■ **AIM**
Put every line of the records below into a Markdown table with two columns, Number and Line. Number the rows in order and leave out any blank lines.
+++ TASK MATERIAL +++
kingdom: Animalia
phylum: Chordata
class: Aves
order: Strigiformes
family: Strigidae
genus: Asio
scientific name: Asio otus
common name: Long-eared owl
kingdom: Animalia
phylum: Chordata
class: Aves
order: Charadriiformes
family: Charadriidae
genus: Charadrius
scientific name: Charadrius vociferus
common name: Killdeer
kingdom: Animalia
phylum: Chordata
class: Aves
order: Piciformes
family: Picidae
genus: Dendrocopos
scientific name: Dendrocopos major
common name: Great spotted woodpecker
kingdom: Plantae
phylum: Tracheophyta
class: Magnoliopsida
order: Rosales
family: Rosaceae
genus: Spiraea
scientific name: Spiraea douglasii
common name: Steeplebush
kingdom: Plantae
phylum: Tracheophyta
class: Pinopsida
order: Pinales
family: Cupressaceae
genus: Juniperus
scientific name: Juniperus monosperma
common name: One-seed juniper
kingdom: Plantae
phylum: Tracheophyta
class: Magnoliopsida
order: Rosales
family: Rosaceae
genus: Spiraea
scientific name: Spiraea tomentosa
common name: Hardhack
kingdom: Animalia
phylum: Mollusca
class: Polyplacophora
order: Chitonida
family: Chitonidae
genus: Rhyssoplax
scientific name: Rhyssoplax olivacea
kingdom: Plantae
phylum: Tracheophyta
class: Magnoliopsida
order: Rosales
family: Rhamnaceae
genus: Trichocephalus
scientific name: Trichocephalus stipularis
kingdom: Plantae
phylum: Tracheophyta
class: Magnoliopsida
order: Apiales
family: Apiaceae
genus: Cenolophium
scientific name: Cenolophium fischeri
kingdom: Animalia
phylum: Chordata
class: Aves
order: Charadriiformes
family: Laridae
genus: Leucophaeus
+++
■ **ANSWER TO THE EXERCISE**
| Number | Line |
|---|---|
| 1 | kingdom: Animalia |
| 2 | phylum: Chordata |
| 3 | class: Aves |
| 4 | order: Strigiformes |
| 5 | family: Strigidae |
| 6 | genus: Asio |
| 7 | scientific name: Asio otus |
| 8 | common name: Long-eared owl |
| 9 | kingdom: Animalia |
| 10 | phylum: Chordata |
| 11 | class: Aves |
| 12 | order: Charadriiformes |
| 13 | family: Charadriidae |
| 14 | genus: Charadrius |
| 15 | scientific name: Charadrius vociferus |
| 16 | common name: Killdeer |
| 17 | kingdom: Animalia |
| 18 | phylum: Chordata |
| 19 | class: Aves |
| 20 | order: Piciformes |
| 21 | family: Picidae |
| 22 | genus: Dendrocopos |
| 23 | scientific name: Dendrocopos major |
| 24 | common name: Great spotted woodpecker |
| 25 | kingdom: Plantae |
| 26 | phylum: Tracheophyta |
| 27 | class: Magnoliopsida |
| 28 | order: Rosales |
| 29 | family: Rosaceae |
| 30 | genus: Spiraea |
| 31 | scientific name: Spiraea douglasii |
| 32 | common name: Steeplebush |
| 33 | kingdom: Plantae |
| 34 | phylum: Tracheophyta |
| 35 | class: Pinopsida |
| 36 | order: Pinales |
| 37 | family: Cupressaceae |
| 38 | genus: Juniperus |
| 39 | scientific name: Juniperus monosperma |
| 40 | common name: One-seed juniper |
| 41 | kingdom: Plantae |
| 42 | phylum: Tracheophyta |
| 43 | class: Magnoliopsida |
| 44 | order: Rosales |
| 45 | family: Rosaceae |
| 46 | genus: Spiraea |
| 47 | scientific name: Spiraea tomentosa |
| 48 | common name: Hardhack |
| 49 | kingdom: Animalia |
| 50 | phylum: Mollusca |
| 51 | class: Polyplacophora |
| 52 | order: Chitonida |
| 53 | family: Chitonidae |
| 54 | genus: Rhyssoplax |
| 55 | scientific name: Rhyssoplax olivacea |
| 56 | kingdom: Plantae |
| 57 | phylum: Tracheophyta |
| 58 | class: Magnoliopsida |
| 59 | order: Rosales |
| 60 | family: Rhamnaceae |
| 61 | genus: Trichocephalus |
| 62 | scientific name: Trichocephalus stipularis |
| 63 | kingdom: Plantae |
| 64 | phylum: Tracheophyta |
| 65 | class: Magnoliopsida |
| 66 | order: Apiales |
| 67 | family: Apiaceae |
| 68 | genus: Cenolophium |
| 69 | scientific name: Cenolophium fischeri |
| 70 | kingdom: Animalia |
| 71 | phylum: Chordata |
| 72 | class: Aves |
| 73 | order: Charadriiformes |
| 74 | family: Laridae |
| 75 | genus: Leucophaeus |